Some voters have also received text messages from outside organizations alerting them someone in their household has not yet voted, even if they have, Gannon said. Sometimes the organizations sending these messages are nonprofits, while other messages contain links that lead to fake sites. The confusion has left some voters Gannon interacts with questioning whether their vote was received and counted.

“I think it can happen to anybody,” Gannon said. “You know, you get spam in your email all the time and it’s like, gosh, is this real or not? At least you’re questioning it, right?”

Voter purging has emerged as a concern this election cycle, with Virginia facing controversy since August for removing more than 1,600 voters from the state’s registration system just 90 days before the election. Similar issues have arisen in Alabama and Texas, where voter advocacy groups have questioned the validity of voter purges that could have mistakenly eliminated eligible naturalized citizens.

To avoid mistakes and keep voter rolls up to date, Gannon said her office follows federal law that requires election authorities to mail new voter registration cards out every two years to all registered voters. If the cards come back to the office as undeliverable — or if a person has not voted in the past two general elections — the voter’s registration is made inactive.

But inactive doesn’t mean canceled, Gannon said. If a person marked inactive presents proper identification to the election authority, they can restore their status.
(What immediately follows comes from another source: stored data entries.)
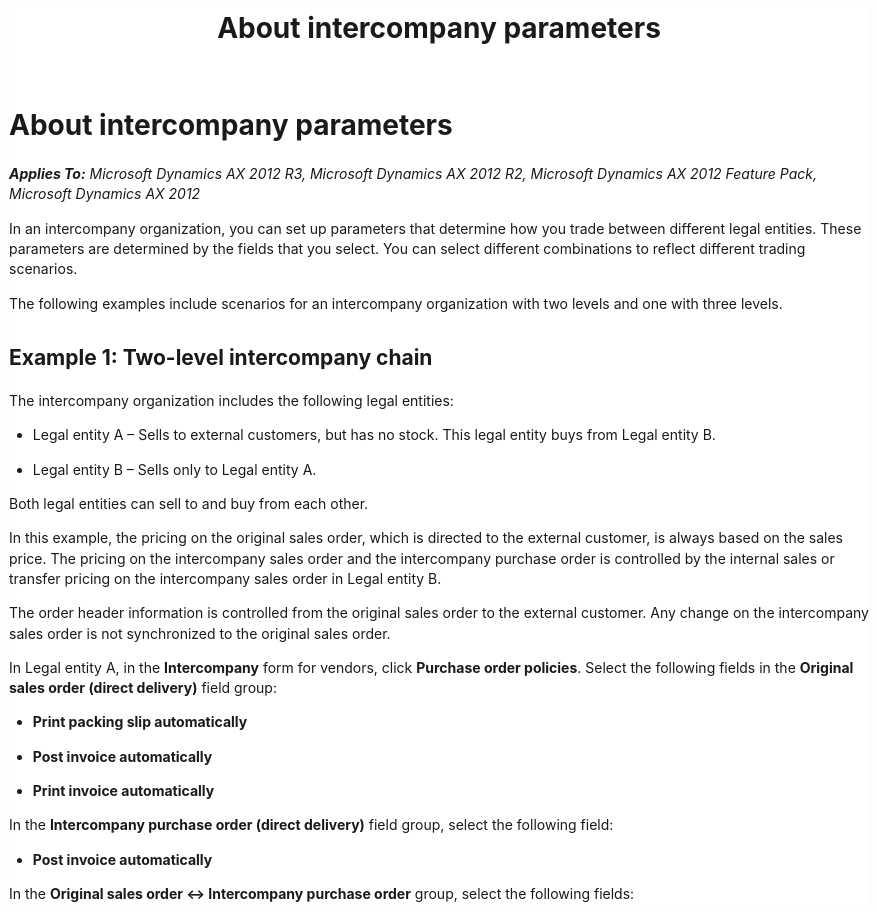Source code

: ﻿---
title: About intercompany parameters
TOCTitle: About intercompany parameters
ms:assetid: fec3c9a1-0cc0-430b-b3a1-69ba9db3e79f
ms:mtpsurl: https://technet.microsoft.com/en-us/library/Aa573449(v=AX.60)
ms:contentKeyID: 36060125
ms.date: 04/18/2014
mtps_version: v=AX.60
---

# About intercompany parameters 


_**Applies To:** Microsoft Dynamics AX 2012 R3, Microsoft Dynamics AX 2012 R2, Microsoft Dynamics AX 2012 Feature Pack, Microsoft Dynamics AX 2012_

In an intercompany organization, you can set up parameters that determine how you trade between different legal entities. These parameters are determined by the fields that you select. You can select different combinations to reflect different trading scenarios.

The following examples include scenarios for an intercompany organization with two levels and one with three levels.

## Example 1: Two-level intercompany chain

The intercompany organization includes the following legal entities:

  - Legal entity A – Sells to external customers, but has no stock. This legal entity buys from Legal entity B.

  - Legal entity B – Sells only to Legal entity A.

Both legal entities can sell to and buy from each other.

In this example, the pricing on the original sales order, which is directed to the external customer, is always based on the sales price. The pricing on the intercompany sales order and the intercompany purchase order is controlled by the internal sales or transfer pricing on the intercompany sales order in Legal entity B.

The order header information is controlled from the original sales order to the external customer. Any change on the intercompany sales order is not synchronized to the original sales order.

In Legal entity A, in the **Intercompany** form for vendors, click **Purchase order policies**. Select the following fields in the **Original sales order (direct delivery)** field group:

  - **Print packing slip automatically**

  - **Post invoice automatically**

  - **Print invoice automatically**

In the **Intercompany purchase order (direct delivery)** field group, select the following field:

  - **Post invoice automatically**

In the **Original sales order \<-\> Intercompany purchase order** group, select the following fields:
Election 2024 officials ‘encouraged by the turnout’

Ackerman said the combination of nice weather, the convenience of mail-in and early voting and a historical presidential election is causing voters to turn up to the polls more and more each year.
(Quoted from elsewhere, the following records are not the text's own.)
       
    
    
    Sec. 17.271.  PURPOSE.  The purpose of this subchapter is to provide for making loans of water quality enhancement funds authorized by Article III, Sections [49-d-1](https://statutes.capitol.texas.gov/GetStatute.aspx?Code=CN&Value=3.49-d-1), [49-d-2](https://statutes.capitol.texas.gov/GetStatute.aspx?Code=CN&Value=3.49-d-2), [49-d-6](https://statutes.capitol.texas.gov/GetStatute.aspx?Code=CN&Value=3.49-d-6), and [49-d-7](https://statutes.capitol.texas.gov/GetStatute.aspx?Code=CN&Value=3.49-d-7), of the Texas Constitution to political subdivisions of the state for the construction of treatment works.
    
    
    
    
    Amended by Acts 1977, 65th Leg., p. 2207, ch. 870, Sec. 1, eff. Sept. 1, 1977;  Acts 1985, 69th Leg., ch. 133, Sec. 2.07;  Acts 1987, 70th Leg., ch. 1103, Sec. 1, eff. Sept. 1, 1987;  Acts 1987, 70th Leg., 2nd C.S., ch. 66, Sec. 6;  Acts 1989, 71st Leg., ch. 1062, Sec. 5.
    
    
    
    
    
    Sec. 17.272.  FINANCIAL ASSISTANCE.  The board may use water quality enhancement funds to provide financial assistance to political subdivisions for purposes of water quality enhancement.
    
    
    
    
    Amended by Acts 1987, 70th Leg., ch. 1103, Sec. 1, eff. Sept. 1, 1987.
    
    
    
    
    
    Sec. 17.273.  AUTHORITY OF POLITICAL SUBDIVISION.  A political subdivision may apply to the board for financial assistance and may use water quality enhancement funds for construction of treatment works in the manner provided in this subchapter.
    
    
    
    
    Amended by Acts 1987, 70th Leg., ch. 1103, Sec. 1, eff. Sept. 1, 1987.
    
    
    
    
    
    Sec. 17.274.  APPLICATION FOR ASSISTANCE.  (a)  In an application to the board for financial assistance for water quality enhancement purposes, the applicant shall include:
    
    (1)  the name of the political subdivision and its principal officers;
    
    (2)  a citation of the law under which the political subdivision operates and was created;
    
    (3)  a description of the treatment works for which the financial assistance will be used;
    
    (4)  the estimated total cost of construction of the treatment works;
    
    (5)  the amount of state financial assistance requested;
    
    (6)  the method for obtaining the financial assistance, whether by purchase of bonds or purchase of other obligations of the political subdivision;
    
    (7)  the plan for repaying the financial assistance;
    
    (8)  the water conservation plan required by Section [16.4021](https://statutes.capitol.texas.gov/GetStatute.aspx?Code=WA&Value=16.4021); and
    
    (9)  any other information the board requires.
Overall, Ackerman said, voters have been positive and engaged, asking questions calmly and civilly. They’re also treating Tazewell County election judges and poll workers with more respect, which he said he thinks is a result of the increased transparency efforts. Many poll workers are volunteers, he said, which makes them feel approachable in a system that can be confusing and intimidating.

“The individuals that are counting the votes here in Tazewell County go to the same supermarkets, shop the same stores,” he said. “It’s not some distant bureaucrat in some centralized state office doing this, but other individuals you voted for, you elected, you put in place and ones you can hold responsible.”

Gannon agreed, and said her office is averaging around 500 voters per day during the early-voting period.

“Overall, it’s been really just a calm process,” she said. “Everyone just wants to get their vote in and recognizes the importance of the voting process. Your voice really starts at the ballot box, and so I’m encouraged by the turnout we’re seeing and I really just hope it continues through election day.”